-- Work to complete --
Copy exactly the stretch of data below from the line with "camera: 50 degrees right, 10 degrees down" through the line with "bottle [668,320,707,384] ->", including both of those lines.

-- Extracted records --
***
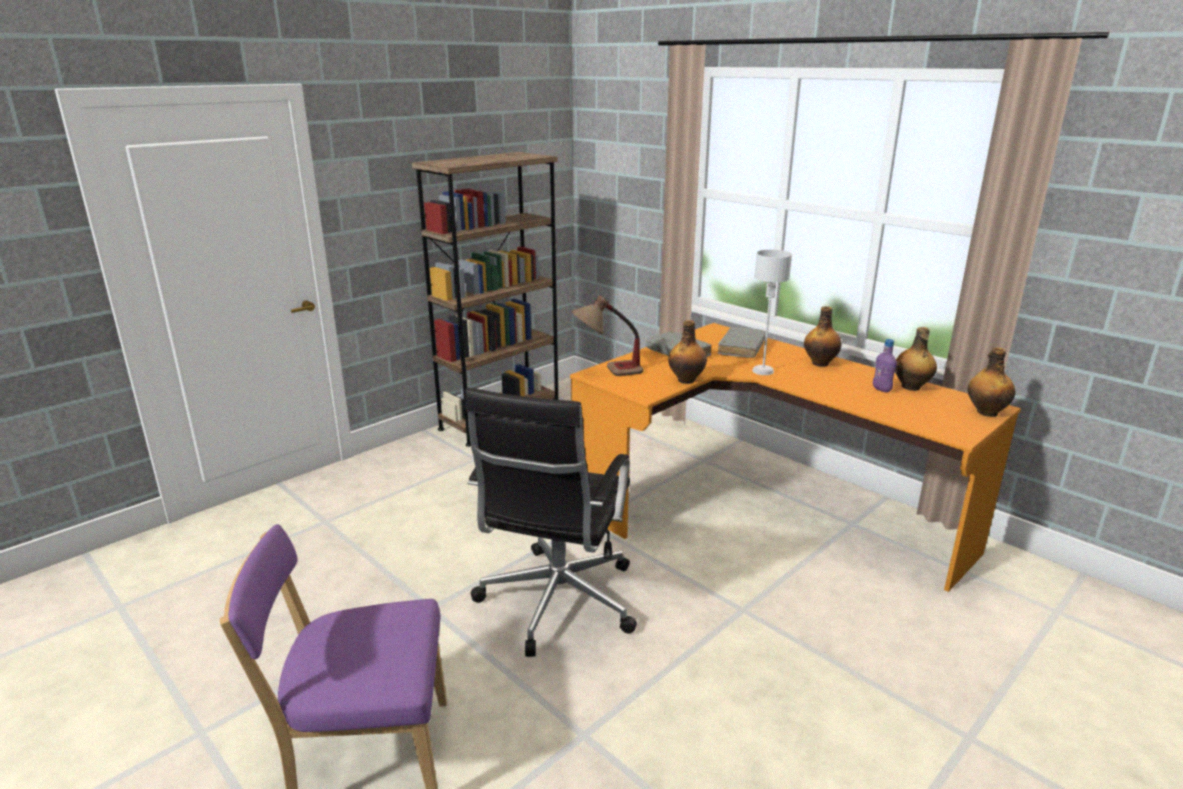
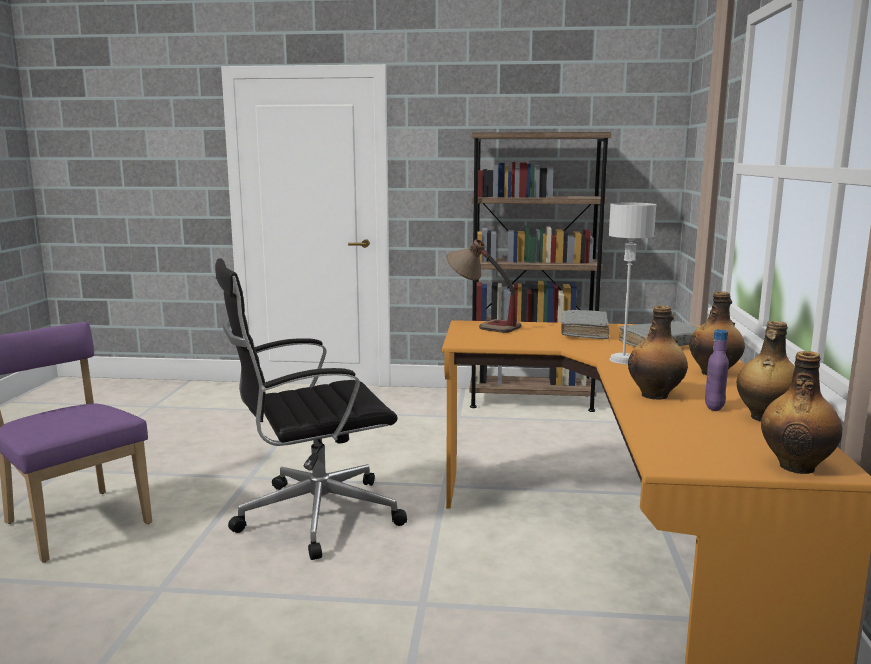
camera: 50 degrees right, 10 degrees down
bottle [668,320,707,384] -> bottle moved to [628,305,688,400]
***
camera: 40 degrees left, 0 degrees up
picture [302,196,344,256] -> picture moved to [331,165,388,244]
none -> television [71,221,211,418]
***
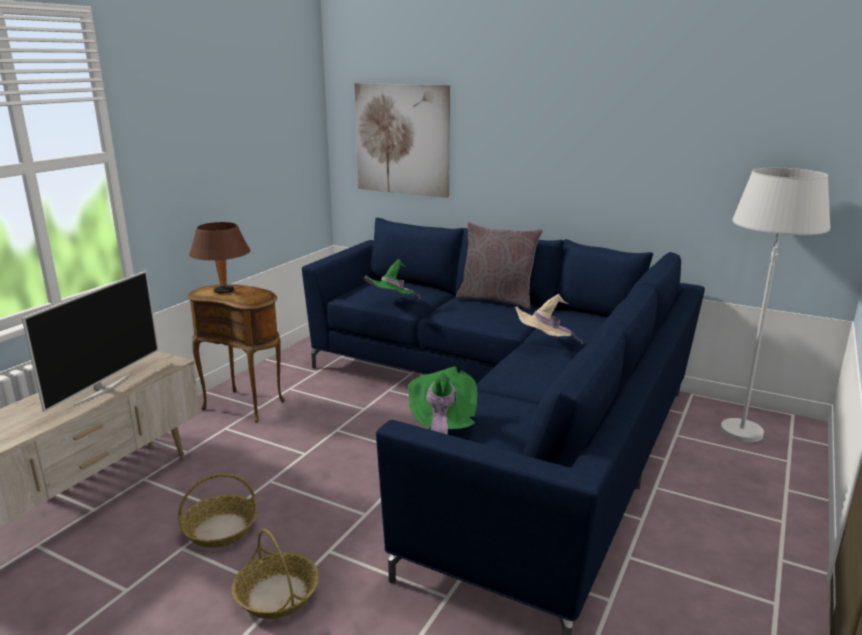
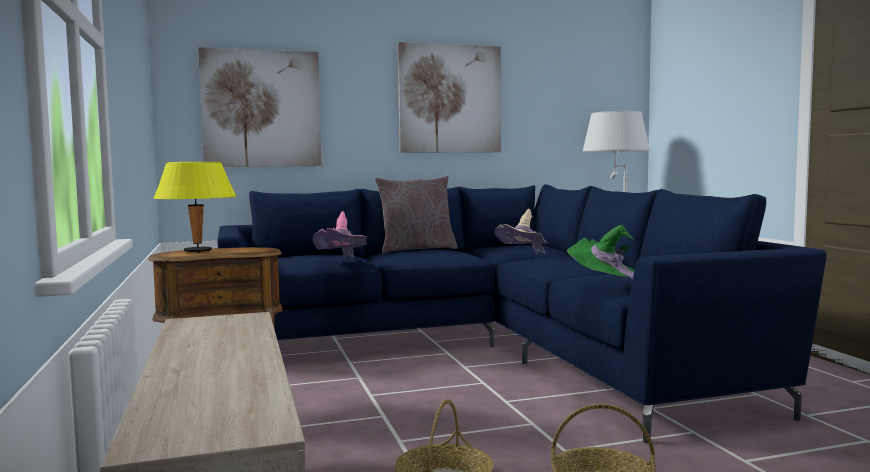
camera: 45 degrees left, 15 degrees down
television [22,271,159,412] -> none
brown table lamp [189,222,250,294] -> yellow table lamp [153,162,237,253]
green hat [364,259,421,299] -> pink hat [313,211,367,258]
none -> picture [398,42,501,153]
***
-- Output for this exercise --
camera: 50 degrees right, 10 degrees down
bottle [668,320,707,384] -> bottle moved to [628,305,688,400]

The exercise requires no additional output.